Mahasiswa Aktif dan Kritis
Inilah yang dibutuhkan dan menjadi cita ideal bagi makhluk yang bernama mahasiswa. Aktif, karena selain sebagai calon intelektual masa depan, materi ilmu yang diemban mereka diharapkan membawa perubahan yang lebih baik bagi nusa, bangsa dan agama. Kritis, sebab mereka adalah penghuni kelas social menengah yang paling memungkinkan untuk melakukan fungsi control.

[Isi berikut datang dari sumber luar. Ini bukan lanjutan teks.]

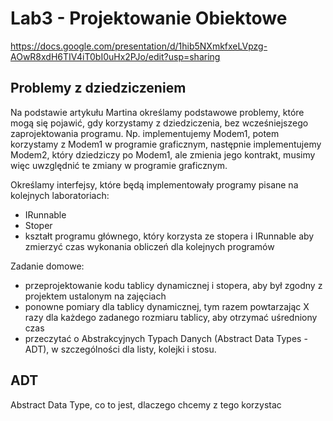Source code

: # Lab3 - Projektowanie Obiektowe

https://docs.google.com/presentation/d/1hib5NXmkfxeLVpzg-AOwR8xdH6TIV4iT0bI0uHx2PJo/edit?usp=sharing

## Problemy z dziedziczeniem
 
Na podstawie artykułu Martina określamy podstawowe problemy, które mogą się pojawić,
gdy korzystamy z dziedziczenia, bez wcześniejszego zaprojektowania programu.
Np. implementujemy Modem1, potem korzystamy z Modem1 w programie graficznym, następnie
implementujemy Modem2, który dziedziczy po Modem1, ale zmienia jego kontrakt, musimy
więc uwzględnić te zmiany w programie graficznym. 

Określamy interfejsy, które będą implementowały programy pisane na kolejnych laboratoriach:

- IRunnable
- Stoper
- kształt programu głównego, który korzysta ze stopera i IRunnable aby zmierzyć czas wykonania obliczeń dla kolejnych programów


Zadanie domowe:
- przeprojektowanie kodu tablicy dynamicznej i stopera, aby był zgodny z projektem ustalonym na zajęciach
- ponowne pomiary dla tablicy dynamicznej, tym razem powtarzając X razy dla każdego zadanego rozmiaru tablicy, aby otrzymać uśredniony czas
- przeczytać o Abstrakcyjnych Typach Danych (Abstract Data Types - ADT), w szczególności dla listy, kolejki i stosu.

ADT
---
Abstract Data Type, co to jest, dlaczego chcemy z tego korzystac

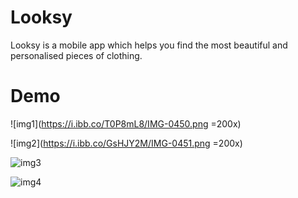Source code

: # Looksy
Looksy is a mobile app which helps you find the most beautiful and personalised pieces of clothing.

# Demo

![img1](https://i.ibb.co/T0P8mL8/IMG-0450.png =200x)

![img2](https://i.ibb.co/GsHJY2M/IMG-0451.png =200x)

![img3](https://i.ibb.co/ZfPgYv7/IMG-0452.png)

![img4](https://i.ibb.co/D8BNp7L/IMG-0453.png)
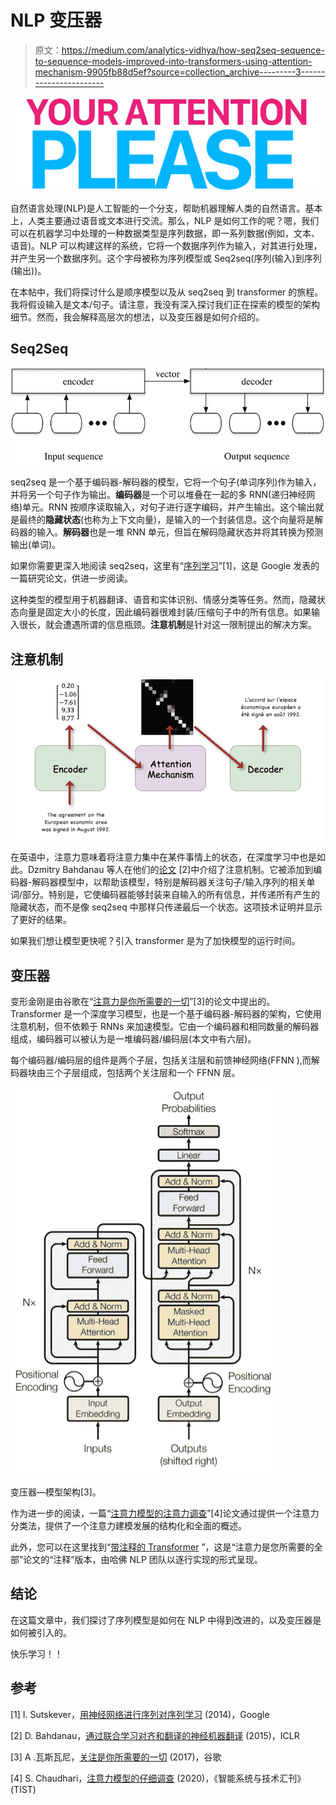 # NLP 变压器

> 原文：<https://medium.com/analytics-vidhya/how-seq2seq-sequence-to-sequence-models-improved-into-transformers-using-attention-mechanism-9905fb88d5ef?source=collection_archive---------3----------------------->

![](img/7548b5224d1f61265c5b3c1a0f82f89d.png)

自然语言处理(NLP)是人工智能的一个分支，帮助机器理解人类的自然语言。基本上，人类主要通过语音或文本进行交流。那么，NLP 是如何工作的呢？嗯，我们可以在机器学习中处理的一种数据类型是序列数据，即一系列数据(例如，文本、语音)。NLP 可以构建这样的系统，它将一个数据序列作为输入，对其进行处理，并产生另一个数据序列。这个字母被称为序列模型或 Seq2seq(序列(输入)到序列(输出))。

在本帖中，我们将探讨什么是顺序模型以及从 seq2seq 到 transformer 的旅程。我将假设输入是文本/句子。请注意，我没有深入探讨我们正在探索的模型的架构细节。然而，我会解释高层次的想法，以及变压器是如何介绍的。

## Seq2Seq

![](img/ed28b85d60f061d28155a5209a456781.png)

seq2seq 是一个基于编码器-解码器的模型，它将一个句子(单词序列)作为输入，并将另一个句子作为输出。**编码器**是一个可以堆叠在一起的多 RNN(递归神经网络)单元。RNN 按顺序读取输入，对句子进行逐字编码，并产生输出。这个输出就是最终的**隐藏状态**(也称为上下文向量)，是输入的一个封装信息。这个向量将是解码器的输入。**解码器**也是一堆 RNN 单元，但旨在解码隐藏状态并将其转换为预测输出(单词)。

如果你需要更深入地阅读 seq2seq，这里有“[序列学习](https://arxiv.org/pdf/1409.3215.pdf)”[1]，这是 Google 发表的一篇研究论文，供进一步阅读。

这种类型的模型用于机器翻译、语音和实体识别、情感分类等任务。然而，隐藏状态向量是固定大小的长度，因此编码器很难封装/压缩句子中的所有信息。如果输入很长，就会遭遇所谓的信息瓶颈。**注意机制**是针对这一限制提出的解决方案。

## 注意机制

![](img/2856c39df488127163ffe45e33a35259.png)

在英语中，注意力意味着将注意力集中在某件事情上的状态，在深度学习中也是如此。Dzmitry Bahdanau 等人在他们的[论文](https://arxiv.org/pdf/1409.0473.pdf) [2]中介绍了注意机制。它被添加到编码器-解码器模型中，以帮助该模型，特别是解码器关注句子/输入序列的相关单词/部分。特别是，它使编码器能够封装来自输入的所有信息，并传递所有产生的隐藏状态，而不是像 seq2seq 中那样只传递最后一个状态。这项技术证明并显示了更好的结果。

如果我们想让模型更快呢？引入 transformer 是为了加快模型的运行时间。

## 变压器

变形金刚是由谷歌在“[注意力是你所需要的一切](https://arxiv.org/abs/1706.03762)”[3]的论文中提出的。Transformer 是一个深度学习模型，也是一个基于编码器-解码器的架构，它使用注意机制，但不依赖于 RNNs 来加速模型。它由一个编码器和相同数量的解码器组成，编码器可以被认为是一堆编码器/编码层(本文中有六层)。

每个编码器/编码层的组件是两个子层，包括关注层和前馈神经网络(FFNN ),而解码器块由三个子层组成，包括两个关注层和一个 FFNN 层。

![](img/e268dcd8913cf17a564d198804e5276a.png)

变压器—模型架构[3]。

作为进一步的阅读，一篇“[注意力模型的注意力调查](https://arxiv.org/pdf/1904.02874.pdf)”[4]论文通过提供一个注意力分类法，提供了一个注意力建模发展的结构化和全面的概述。

此外，您可以在这里找到“[带注释的 Transformer](http://nlp.seas.harvard.edu/2018/04/03/attention.html) ”，这是“注意力是您所需要的全部”论文的“注释”版本，由哈佛 NLP 团队以逐行实现的形式呈现。

## 结论

在这篇文章中，我们探讨了序列模型是如何在 NLP 中得到改进的，以及变压器是如何被引入的。

快乐学习！！

## 参考

[1] I. Sutskever，[用神经网络进行序列对序列学习](https://arxiv.org/pdf/1409.3215.pdf) (2014)，Google

[2] D. Bahdanau，[通过联合学习对齐和翻译的神经机器翻译](https://arxiv.org/pdf/1409.0473.pdf) (2015)，ICLR

[3] A .瓦斯瓦尼，[关注是你所需要的一切](https://arxiv.org/pdf/1706.03762.pdf) (2017)，谷歌

[4] S. Chaudhari，[注意力模型的仔细调查](https://arxiv.org/pdf/1904.02874.pdf) (2020)，《智能系统与技术汇刊》(TIST)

Yang menarik adalah fenomena bahwa mahasiswa aktif sering dianggap tidak kritis, mereka lebih menjadi mahasiswa syllabus, dan terkadang apatis terhadap persoalan mendasar terkait kemahasiswaan dan kampusnya. Mahasiswa kritis (seringkali disebut ‘aktifis’) sebaliknya dikenal jarang terlihat di kelas atau kampus. Mereka malas ke kampus untuk kuliah, dengan berbagai eskalasi factor dan argumentasinya terkait kemalasan itu. Maka, menurut saya, saatnya mahasiswa bertabayun, dan sekuat tenaga berposisi bahwa mahasiswa bisa aktif dan, juga bisa kritis. Dari Materi Ilmu menuju Gairah Gerakan. Dari Saleh Ritual ke Saleh Social.